Dataset entries:
┏━━
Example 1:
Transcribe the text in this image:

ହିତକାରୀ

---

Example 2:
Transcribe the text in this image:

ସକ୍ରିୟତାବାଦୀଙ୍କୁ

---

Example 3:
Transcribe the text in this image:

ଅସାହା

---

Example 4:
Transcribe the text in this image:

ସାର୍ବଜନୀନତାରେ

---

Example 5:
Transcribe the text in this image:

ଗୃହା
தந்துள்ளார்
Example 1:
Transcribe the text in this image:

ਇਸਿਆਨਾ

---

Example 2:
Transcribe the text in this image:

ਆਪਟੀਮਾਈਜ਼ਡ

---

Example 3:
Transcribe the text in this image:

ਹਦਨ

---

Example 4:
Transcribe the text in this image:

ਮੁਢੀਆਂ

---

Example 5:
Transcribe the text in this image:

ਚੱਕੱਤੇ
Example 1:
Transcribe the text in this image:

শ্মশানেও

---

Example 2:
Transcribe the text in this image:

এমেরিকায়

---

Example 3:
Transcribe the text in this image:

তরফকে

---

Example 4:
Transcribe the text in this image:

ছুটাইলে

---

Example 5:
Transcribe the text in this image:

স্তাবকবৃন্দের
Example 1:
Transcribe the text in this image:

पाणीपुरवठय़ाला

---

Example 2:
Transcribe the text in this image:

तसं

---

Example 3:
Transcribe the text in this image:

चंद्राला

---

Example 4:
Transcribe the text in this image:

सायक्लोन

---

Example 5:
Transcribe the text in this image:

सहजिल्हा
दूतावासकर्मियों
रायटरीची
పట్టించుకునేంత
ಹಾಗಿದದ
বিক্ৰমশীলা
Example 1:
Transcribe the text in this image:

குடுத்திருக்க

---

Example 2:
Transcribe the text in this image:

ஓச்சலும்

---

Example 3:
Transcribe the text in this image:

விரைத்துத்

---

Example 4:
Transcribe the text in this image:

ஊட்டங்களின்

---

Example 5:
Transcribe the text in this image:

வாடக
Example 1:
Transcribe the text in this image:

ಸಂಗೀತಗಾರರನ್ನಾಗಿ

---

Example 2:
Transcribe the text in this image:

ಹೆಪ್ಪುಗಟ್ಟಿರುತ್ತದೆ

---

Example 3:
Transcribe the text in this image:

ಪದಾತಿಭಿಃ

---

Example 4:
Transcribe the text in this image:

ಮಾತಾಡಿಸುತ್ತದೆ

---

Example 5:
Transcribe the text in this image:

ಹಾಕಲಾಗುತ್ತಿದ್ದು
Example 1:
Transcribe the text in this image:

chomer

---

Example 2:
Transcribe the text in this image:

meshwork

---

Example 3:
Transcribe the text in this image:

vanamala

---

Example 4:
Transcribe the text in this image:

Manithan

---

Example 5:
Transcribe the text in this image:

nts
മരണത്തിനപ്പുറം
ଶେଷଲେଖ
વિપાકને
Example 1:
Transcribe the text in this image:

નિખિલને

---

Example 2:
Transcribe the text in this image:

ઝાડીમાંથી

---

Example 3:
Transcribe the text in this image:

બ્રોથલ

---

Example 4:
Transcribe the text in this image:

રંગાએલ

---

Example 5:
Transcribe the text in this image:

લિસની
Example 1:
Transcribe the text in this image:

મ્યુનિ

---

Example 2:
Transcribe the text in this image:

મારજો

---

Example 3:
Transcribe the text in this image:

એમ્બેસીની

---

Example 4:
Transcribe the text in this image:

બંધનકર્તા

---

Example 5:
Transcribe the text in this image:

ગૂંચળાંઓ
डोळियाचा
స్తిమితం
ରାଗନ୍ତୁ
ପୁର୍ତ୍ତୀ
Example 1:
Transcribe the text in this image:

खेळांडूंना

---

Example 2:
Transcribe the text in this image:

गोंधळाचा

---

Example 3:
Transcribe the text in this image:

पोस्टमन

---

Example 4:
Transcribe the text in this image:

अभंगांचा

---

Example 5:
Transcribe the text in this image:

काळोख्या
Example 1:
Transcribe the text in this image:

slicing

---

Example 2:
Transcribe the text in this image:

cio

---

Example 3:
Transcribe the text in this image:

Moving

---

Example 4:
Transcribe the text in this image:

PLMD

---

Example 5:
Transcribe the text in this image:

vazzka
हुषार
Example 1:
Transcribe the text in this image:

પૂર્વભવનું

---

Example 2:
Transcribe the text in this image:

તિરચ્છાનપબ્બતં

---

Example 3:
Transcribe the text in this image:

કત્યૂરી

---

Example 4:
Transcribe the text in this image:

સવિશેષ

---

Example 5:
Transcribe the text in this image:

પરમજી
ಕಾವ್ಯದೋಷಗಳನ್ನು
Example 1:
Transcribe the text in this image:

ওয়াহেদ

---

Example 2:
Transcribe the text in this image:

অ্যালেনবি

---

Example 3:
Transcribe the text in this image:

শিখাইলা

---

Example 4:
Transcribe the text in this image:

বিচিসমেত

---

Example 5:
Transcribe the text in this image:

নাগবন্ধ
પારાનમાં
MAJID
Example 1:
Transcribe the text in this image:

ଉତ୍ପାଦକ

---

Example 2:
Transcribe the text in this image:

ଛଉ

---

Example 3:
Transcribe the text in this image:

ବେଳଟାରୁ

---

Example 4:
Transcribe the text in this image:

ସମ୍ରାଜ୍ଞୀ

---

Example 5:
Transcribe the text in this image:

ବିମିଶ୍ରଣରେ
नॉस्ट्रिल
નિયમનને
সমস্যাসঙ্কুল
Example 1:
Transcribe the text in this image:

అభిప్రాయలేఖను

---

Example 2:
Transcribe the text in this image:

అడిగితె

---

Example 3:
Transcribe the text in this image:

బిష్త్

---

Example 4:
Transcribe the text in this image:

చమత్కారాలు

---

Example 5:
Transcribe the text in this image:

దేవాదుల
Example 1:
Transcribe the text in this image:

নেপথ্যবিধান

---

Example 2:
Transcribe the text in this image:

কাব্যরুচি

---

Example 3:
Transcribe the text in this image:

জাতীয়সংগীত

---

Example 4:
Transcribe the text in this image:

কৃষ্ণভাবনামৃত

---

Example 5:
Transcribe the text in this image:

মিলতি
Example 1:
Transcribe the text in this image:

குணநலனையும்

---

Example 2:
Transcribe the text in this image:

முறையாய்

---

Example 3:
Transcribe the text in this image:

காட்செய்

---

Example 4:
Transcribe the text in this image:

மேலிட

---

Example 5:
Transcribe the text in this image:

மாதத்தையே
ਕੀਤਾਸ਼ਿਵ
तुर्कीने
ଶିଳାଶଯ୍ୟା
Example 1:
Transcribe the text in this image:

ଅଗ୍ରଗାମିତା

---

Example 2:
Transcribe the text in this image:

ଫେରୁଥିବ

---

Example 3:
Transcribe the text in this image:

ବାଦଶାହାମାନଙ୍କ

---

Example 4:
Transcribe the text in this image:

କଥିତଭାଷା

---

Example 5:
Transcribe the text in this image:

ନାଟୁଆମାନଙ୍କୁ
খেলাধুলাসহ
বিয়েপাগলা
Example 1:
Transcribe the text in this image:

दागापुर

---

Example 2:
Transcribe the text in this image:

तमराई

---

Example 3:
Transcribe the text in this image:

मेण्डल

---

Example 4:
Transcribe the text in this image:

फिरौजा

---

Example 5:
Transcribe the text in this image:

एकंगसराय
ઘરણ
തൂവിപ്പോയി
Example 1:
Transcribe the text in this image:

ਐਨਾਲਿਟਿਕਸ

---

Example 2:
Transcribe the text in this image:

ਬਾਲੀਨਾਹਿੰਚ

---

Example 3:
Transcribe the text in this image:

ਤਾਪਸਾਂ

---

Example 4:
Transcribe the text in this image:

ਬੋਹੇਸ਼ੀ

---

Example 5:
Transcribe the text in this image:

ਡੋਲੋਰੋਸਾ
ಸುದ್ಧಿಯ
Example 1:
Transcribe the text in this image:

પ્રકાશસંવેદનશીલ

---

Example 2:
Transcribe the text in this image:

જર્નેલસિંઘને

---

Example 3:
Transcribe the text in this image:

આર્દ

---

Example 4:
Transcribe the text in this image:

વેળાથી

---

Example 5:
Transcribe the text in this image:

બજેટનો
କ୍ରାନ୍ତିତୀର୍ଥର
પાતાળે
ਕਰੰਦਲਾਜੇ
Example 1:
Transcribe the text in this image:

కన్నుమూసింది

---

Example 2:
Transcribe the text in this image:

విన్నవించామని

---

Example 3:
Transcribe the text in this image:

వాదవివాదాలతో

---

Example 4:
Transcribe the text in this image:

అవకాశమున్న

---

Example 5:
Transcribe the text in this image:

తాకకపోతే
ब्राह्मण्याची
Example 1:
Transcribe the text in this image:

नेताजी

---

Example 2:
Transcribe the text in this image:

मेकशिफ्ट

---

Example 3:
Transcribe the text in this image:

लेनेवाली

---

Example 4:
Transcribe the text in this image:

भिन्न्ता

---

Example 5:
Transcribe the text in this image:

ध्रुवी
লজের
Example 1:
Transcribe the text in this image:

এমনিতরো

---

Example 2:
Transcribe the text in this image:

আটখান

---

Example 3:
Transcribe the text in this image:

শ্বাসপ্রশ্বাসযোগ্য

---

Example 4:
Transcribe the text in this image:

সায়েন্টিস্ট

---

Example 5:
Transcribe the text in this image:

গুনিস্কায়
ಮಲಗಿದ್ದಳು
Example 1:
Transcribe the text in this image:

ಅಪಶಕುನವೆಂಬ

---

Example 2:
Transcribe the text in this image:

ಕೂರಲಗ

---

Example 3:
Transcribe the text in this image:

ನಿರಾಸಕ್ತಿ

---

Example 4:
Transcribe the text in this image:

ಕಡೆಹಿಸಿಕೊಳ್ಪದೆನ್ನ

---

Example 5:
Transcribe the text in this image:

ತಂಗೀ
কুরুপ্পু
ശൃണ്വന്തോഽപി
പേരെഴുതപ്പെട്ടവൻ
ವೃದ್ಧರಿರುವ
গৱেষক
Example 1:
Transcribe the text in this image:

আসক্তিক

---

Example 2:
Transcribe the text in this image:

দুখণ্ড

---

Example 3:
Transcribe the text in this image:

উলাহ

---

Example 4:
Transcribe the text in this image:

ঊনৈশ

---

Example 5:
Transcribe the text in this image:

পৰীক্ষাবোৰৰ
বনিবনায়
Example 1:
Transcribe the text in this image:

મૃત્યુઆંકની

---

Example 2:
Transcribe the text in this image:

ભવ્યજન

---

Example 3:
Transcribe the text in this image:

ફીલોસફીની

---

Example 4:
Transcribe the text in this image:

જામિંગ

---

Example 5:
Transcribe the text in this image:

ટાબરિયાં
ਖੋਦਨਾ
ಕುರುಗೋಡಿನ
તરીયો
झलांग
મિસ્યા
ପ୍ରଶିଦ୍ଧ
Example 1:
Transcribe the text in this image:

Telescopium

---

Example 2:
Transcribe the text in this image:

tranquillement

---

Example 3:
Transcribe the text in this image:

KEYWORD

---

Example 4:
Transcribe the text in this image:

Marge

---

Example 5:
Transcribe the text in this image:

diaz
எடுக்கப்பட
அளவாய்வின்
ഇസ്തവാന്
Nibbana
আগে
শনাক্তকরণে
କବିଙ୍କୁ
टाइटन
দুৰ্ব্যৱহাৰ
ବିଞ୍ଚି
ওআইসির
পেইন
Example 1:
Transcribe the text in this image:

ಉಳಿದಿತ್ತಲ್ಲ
┗━━
Reproduce the listing above word for word, beginning with its first line and continuing through the line containing "தந்துள்ளார்", including that line.

- Response to the task -
Example 1:
Transcribe the text in this image:

ହିତକାରୀ

---

Example 2:
Transcribe the text in this image:

ସକ୍ରିୟତାବାଦୀଙ୍କୁ

---

Example 3:
Transcribe the text in this image:

ଅସାହା

---

Example 4:
Transcribe the text in this image:

ସାର୍ବଜନୀନତାରେ

---

Example 5:
Transcribe the text in this image:

ଗୃହା
தந்துள்ளார்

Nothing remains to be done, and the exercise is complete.